Microbial diversity of consumption milk during processing and storage

Bovine milk contains a complex microbial community that affects the quality and safety of the product. Detailed knowledge of this microbiota is, therefore, of importance for the dairy industry. In this study, the bacterial composition of consumption milk was assessed during different stages in the production line and throughout the storage in cartons by using culturing techniques and 16S rRNA marker gene sequencing. Monthly samples from two dairies were analyzed to capture the seasonal variations in the milk microbiota. Although there was a core microbiota present in milk samples from both dairies, the composition of the bacterial communities were significantly influenced by sampling month, processing stage and storage temperature. Overall, a higher abundance of operational taxonomic units (OTUs) within the order Bacillales was detected in samples of raw and pasteurized milk from the spring and summer months, while Pseudomonadales and Lactobacillales OTUs were predominant in the winter months. OTUs belonging to the order Lactobacillales, Pseudomonadales, Clostridiales and Bacillales were significantly more abundant in milk samples taken immediately after pasteurization compared to raw milk samples. During storage of milk in cartons at 4°C, the bacterial composition remained stable throughout the product shelf life, while storage at 8°C significantly increased the abundance of OTUs belonging to the genus Bacillus and the plate count levels of presumptive Bacillus cereus. The knowledge obtained in this work will be useful to the dairy industry during their quality assurance work and risk assessment practices.
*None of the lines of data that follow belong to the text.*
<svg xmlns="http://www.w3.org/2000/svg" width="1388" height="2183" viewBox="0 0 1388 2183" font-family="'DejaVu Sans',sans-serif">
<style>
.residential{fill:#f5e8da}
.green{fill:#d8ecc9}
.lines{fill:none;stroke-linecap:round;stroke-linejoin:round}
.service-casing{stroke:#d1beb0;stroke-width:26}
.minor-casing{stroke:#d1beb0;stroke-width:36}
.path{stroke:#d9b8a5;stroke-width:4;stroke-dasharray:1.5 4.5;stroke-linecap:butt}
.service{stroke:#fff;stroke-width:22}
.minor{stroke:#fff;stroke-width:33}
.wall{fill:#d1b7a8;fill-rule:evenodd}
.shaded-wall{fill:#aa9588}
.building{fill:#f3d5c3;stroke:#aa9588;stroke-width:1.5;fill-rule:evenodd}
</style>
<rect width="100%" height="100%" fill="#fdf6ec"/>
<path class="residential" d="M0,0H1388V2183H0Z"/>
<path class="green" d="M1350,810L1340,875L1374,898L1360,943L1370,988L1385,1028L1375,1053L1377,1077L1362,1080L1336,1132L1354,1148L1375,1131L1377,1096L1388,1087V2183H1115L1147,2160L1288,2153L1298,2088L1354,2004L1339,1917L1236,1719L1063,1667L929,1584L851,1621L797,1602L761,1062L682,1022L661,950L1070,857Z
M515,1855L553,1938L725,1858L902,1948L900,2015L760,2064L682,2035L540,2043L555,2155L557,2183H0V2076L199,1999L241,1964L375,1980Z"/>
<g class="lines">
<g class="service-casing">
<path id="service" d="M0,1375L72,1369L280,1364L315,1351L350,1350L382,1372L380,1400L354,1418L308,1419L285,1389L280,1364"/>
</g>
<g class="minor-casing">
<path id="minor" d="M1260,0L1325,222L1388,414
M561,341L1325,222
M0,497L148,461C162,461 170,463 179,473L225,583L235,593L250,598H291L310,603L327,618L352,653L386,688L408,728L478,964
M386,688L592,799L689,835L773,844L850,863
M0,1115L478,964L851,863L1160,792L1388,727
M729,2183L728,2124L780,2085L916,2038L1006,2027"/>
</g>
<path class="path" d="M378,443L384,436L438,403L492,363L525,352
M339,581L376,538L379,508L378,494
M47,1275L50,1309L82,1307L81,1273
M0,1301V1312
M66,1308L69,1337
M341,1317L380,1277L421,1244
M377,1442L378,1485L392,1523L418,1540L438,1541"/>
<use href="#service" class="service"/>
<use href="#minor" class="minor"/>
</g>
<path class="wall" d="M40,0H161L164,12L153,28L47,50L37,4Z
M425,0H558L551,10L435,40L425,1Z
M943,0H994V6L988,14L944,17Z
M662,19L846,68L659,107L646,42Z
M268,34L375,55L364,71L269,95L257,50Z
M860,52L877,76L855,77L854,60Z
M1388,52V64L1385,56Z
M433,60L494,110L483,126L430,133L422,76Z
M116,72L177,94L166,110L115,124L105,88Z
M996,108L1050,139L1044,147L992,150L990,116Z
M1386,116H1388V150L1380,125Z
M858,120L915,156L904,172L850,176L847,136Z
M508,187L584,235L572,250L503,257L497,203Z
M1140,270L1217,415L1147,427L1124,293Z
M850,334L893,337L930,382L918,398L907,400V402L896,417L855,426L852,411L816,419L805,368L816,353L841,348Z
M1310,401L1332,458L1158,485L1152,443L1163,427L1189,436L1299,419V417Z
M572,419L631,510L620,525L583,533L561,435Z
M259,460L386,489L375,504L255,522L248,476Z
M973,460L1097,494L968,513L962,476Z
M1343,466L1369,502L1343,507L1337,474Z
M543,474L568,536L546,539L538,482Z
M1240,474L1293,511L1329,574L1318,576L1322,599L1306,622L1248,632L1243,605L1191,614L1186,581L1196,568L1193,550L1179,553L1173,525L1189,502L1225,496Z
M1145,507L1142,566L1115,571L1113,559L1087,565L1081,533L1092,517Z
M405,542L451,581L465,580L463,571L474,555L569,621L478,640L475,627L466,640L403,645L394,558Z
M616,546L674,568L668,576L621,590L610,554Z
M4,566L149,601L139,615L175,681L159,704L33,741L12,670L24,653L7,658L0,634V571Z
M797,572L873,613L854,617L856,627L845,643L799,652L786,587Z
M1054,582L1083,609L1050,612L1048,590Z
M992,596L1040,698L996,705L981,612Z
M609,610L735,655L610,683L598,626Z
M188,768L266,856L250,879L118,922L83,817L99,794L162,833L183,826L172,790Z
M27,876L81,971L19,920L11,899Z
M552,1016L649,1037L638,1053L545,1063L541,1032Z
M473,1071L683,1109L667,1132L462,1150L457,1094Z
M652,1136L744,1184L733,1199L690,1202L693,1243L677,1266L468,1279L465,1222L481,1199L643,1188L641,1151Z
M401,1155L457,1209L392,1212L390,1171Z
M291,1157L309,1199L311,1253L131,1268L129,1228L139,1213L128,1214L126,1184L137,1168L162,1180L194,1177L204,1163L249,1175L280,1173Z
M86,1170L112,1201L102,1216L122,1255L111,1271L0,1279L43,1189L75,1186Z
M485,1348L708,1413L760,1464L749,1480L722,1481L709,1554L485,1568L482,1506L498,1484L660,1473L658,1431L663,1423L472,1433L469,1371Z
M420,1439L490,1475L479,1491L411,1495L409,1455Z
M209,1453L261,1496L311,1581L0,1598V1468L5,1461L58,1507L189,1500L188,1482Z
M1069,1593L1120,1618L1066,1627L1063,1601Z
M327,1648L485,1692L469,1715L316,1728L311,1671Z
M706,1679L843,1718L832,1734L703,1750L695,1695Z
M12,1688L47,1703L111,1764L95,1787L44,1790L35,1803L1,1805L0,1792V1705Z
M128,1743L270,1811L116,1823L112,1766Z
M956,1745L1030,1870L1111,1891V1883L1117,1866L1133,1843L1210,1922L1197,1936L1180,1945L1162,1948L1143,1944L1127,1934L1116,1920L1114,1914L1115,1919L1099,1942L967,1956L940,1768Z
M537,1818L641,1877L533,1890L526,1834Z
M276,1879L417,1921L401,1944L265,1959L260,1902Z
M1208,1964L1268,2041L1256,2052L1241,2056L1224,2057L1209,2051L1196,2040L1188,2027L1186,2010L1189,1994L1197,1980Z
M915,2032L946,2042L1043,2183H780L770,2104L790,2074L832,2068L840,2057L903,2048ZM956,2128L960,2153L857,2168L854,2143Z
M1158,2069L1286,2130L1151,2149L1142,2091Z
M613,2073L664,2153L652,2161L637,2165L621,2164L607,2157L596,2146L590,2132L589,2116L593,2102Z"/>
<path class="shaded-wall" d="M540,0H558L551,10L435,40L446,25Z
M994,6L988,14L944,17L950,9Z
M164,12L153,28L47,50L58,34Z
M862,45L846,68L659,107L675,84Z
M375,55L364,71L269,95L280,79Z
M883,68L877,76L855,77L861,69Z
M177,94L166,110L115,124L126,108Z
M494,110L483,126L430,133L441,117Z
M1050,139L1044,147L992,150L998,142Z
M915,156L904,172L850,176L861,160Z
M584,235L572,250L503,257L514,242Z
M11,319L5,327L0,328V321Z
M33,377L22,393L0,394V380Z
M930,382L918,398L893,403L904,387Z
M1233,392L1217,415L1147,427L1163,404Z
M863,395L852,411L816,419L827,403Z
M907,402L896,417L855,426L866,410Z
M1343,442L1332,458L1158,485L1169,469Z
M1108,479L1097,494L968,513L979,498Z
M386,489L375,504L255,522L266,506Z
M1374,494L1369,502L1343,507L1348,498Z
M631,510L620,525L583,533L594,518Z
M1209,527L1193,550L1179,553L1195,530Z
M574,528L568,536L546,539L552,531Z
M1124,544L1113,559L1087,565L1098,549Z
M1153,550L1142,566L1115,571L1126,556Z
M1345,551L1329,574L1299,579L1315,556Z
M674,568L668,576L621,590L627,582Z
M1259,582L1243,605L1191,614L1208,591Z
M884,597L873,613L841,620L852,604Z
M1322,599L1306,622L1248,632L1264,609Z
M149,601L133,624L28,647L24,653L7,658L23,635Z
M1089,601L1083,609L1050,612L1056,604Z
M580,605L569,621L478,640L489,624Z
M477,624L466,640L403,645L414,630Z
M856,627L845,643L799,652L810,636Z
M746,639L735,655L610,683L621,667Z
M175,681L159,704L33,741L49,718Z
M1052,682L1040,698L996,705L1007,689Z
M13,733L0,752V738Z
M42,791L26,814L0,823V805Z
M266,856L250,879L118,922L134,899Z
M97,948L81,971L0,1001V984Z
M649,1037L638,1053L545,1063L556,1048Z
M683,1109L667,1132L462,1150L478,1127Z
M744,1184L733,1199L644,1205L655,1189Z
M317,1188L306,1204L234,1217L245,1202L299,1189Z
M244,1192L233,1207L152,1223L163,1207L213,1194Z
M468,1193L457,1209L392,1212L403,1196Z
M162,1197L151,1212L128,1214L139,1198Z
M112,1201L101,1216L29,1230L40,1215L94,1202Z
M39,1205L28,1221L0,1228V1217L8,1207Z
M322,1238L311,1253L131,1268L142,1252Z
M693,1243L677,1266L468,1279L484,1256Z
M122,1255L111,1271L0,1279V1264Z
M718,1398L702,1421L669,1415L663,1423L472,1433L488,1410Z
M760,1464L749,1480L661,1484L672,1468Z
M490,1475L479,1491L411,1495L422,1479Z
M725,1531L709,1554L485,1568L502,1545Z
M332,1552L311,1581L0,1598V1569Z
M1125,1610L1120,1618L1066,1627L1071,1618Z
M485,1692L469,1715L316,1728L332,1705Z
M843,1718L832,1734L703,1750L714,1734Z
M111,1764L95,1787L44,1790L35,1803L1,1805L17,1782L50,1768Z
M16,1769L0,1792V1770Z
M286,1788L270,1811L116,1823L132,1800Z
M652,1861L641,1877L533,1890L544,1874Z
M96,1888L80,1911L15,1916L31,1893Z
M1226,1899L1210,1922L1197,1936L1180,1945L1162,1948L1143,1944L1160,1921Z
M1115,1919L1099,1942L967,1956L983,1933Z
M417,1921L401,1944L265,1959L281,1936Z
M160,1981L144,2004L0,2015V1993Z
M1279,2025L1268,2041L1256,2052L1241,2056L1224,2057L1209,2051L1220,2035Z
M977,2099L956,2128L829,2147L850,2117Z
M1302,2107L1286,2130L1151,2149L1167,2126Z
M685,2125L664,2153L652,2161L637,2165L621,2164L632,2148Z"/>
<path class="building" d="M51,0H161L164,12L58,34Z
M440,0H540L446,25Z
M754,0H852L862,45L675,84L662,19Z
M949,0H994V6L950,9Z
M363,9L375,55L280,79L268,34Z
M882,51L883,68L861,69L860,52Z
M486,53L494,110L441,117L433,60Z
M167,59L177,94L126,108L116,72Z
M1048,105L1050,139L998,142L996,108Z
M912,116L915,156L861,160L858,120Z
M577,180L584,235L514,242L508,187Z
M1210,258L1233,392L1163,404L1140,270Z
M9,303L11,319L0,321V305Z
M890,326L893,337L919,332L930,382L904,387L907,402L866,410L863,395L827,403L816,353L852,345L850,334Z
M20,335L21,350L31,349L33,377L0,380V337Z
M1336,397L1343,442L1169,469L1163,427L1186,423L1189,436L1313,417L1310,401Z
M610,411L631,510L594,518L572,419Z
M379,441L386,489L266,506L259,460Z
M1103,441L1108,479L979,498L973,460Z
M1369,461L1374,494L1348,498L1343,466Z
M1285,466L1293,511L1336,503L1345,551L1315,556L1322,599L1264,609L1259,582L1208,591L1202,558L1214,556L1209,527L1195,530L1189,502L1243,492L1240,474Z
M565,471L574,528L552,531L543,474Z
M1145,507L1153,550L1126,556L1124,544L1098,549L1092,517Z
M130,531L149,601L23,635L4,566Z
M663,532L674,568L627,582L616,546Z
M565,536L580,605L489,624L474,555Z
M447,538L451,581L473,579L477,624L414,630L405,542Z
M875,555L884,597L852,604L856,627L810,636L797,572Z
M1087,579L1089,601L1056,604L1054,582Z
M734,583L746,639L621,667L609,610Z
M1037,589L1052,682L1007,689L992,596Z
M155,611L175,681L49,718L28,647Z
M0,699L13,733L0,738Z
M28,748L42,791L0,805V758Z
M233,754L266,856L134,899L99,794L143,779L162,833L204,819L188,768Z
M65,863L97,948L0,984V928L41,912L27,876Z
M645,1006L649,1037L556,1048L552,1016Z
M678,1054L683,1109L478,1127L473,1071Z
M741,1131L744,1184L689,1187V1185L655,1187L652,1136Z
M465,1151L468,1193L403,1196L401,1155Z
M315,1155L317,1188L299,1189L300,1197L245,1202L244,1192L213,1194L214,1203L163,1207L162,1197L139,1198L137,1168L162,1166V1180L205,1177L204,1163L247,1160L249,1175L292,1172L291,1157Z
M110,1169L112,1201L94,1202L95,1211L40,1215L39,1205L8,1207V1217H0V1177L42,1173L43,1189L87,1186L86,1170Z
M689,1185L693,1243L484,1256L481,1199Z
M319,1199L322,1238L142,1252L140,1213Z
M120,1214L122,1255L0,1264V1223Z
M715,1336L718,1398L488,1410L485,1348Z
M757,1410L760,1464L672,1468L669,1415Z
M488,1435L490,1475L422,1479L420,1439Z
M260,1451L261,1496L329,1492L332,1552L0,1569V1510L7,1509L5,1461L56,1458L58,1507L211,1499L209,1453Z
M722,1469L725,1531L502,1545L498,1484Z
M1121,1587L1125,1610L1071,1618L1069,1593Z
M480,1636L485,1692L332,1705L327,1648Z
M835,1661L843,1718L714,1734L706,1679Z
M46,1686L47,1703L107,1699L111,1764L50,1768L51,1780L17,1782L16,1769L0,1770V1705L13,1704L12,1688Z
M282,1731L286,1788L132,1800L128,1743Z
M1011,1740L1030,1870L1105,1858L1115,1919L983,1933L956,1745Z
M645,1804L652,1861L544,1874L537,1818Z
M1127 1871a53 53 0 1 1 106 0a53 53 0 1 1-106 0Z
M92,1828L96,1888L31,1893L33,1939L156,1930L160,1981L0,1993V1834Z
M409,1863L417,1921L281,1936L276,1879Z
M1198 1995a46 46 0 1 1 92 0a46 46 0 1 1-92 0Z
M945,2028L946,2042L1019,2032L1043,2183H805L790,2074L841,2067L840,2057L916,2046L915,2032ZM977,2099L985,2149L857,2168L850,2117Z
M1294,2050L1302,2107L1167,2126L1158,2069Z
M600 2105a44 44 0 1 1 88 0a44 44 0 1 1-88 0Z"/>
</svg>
Short communication: Presence of Lactococcus and lactococcal exopolysaccharide operons on the leaves of Pinguicula vulgaris supports the traditional source of bacteria present in Scandinavian ropy fermented milk

Some traditional Scandinavian fermented milk products have a pronounced ropy consistency due to the presence of exopolysaccharide-producing strains of Lactococcus lactis ssp. cremoris. Norwegian food folklore describes how leaves from the carnivorous plant Pinguicula vulgaris (common butterwort) may be added to milk to initiate the fermentation of the traditional fermented milk product tettemelk. However, scientific confirmation of the link between the plant and the milk product has not been previously published. In the present study, the microbiome on 20 samples of P. vulgaris leaves collected from 5 different rural geographical locations in Norway and from 4 samples of commercial tettemelk was analyzed using high-throughput sequencing methods. The leaf microbiota of P. vulgaris was dominated by Proteobacteria and Firmicutes and the genus Lactococcus was demonstrated in all leaf samples. In addition, DNA extracted from the leaf microbiome contained genes identical to those responsible for exopolysaccharide production in Lactococcus. These results confirm the traditional use of P. vulgaris as a source of bacteria for the Norwegian ropy fermented milk product tettemelk and indicate that P. vulgaris microbiomes can be a potential source of lactic acid bacteria with interesting dairy technological features.

Draft Genome Sequence of Enterococcus hirae Strain INF E1 Isolated from Cultured Milk.

ABSTRACT Here, we present the draft genome of Enterococcus hirae INF E1, found as a contaminant in cultured milk and studied for its ability to metabolize milk fat globule membrane glycoconjugates.